> _WHAT IS EXPECTED_
Locate each line in the entries below that contains the word "image", and reproduce every such line in full.

── THE INPUT

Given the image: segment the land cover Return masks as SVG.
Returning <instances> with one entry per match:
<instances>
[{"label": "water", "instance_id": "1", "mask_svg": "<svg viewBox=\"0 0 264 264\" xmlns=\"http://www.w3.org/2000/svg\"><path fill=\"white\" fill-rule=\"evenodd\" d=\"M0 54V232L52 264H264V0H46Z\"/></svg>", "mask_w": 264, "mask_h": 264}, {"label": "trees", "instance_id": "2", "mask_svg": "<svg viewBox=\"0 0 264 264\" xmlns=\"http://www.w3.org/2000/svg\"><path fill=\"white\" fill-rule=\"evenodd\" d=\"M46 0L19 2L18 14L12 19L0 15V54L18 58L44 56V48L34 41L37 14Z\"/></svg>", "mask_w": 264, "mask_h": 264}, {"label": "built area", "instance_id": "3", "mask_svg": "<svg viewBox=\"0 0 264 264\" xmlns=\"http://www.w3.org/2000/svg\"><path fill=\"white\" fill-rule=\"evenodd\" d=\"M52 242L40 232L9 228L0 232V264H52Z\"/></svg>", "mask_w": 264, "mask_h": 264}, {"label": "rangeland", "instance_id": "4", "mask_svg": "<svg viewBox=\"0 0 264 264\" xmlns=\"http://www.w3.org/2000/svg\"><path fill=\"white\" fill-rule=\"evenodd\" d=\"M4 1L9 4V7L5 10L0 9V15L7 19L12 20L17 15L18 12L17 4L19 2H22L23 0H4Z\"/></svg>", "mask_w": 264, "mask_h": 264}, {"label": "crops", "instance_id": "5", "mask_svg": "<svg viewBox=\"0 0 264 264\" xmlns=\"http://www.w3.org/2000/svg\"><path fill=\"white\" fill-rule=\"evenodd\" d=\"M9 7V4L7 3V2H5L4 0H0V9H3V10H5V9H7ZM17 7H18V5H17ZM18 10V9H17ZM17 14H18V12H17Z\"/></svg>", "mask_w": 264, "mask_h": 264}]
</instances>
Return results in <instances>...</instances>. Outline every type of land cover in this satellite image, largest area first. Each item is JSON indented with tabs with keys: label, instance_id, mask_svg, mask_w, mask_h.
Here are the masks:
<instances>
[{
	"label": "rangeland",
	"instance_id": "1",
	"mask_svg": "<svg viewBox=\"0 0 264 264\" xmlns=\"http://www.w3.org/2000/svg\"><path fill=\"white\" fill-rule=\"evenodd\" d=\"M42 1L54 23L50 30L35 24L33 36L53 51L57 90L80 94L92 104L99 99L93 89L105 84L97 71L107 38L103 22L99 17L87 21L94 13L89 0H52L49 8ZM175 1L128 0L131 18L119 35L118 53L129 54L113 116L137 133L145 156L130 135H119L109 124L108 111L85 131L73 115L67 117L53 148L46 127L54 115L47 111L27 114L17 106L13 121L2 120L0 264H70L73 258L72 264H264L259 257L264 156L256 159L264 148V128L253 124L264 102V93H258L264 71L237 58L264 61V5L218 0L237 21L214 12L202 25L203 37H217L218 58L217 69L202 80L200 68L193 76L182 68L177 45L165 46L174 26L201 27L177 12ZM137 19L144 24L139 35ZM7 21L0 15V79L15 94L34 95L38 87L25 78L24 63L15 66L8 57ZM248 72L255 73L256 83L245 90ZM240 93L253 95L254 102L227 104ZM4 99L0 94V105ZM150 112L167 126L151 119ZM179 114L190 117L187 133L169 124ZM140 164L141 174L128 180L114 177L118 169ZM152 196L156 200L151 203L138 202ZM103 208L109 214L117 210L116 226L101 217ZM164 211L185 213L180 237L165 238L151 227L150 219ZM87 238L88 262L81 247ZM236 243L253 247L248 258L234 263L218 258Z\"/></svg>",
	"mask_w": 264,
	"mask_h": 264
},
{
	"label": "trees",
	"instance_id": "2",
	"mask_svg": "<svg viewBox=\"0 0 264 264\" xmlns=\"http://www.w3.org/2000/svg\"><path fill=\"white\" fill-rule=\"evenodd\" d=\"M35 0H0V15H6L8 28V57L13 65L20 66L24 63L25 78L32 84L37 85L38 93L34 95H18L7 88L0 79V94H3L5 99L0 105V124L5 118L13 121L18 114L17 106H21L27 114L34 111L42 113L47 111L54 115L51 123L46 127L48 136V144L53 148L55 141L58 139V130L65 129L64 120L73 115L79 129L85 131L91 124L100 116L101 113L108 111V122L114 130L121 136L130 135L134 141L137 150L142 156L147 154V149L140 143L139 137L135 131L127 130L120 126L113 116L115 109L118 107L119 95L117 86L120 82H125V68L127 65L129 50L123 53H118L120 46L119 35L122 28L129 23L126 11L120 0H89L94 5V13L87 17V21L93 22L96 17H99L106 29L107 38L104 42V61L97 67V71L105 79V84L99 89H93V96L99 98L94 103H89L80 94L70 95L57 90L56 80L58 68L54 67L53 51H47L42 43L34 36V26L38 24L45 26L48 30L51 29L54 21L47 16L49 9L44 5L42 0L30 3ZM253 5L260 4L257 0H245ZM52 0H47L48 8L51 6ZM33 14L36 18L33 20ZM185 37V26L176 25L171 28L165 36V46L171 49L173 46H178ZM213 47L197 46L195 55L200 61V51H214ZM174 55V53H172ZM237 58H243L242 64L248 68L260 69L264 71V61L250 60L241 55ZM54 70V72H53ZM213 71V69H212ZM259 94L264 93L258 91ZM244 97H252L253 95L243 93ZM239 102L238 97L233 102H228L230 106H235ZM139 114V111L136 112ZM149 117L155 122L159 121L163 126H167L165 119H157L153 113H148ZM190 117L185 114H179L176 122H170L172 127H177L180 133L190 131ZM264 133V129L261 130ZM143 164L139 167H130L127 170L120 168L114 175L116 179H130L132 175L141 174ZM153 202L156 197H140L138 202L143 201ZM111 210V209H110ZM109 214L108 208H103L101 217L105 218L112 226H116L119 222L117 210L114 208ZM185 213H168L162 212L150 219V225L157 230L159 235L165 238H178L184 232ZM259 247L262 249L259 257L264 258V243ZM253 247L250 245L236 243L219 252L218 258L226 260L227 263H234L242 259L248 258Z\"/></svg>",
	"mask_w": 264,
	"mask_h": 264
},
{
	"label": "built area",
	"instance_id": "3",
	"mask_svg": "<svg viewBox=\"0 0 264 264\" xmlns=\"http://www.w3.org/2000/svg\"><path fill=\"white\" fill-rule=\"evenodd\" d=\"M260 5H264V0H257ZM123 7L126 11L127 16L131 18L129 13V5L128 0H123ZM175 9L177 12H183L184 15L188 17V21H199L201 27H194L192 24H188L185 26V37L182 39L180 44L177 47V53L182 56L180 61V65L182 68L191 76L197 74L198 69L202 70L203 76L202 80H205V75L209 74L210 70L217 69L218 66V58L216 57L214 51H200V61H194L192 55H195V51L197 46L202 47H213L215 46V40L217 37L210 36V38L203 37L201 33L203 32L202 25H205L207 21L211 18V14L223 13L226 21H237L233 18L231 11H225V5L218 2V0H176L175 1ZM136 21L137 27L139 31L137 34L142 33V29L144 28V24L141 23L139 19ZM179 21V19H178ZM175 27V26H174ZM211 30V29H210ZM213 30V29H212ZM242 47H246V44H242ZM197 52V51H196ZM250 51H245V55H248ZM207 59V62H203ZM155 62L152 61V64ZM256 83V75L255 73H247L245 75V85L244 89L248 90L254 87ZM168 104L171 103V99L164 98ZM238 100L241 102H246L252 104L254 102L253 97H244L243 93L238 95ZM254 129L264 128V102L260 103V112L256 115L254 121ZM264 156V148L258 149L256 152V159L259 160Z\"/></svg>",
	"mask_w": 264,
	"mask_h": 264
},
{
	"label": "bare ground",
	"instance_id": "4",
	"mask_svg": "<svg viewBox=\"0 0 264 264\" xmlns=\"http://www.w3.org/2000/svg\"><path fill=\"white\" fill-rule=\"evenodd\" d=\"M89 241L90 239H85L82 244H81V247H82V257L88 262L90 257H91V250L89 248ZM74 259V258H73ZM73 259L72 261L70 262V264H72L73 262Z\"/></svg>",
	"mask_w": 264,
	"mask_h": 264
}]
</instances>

────

> _THE OUTPUT_
Given the image: segment the land cover Return masks as SVG.
Return results in <instances>...</instances>. Outline every type of land cover in this satellite image, largest area first. Each item is JSON indented with tabs with keys: label, instance_id, mask_svg, mask_w, mask_h.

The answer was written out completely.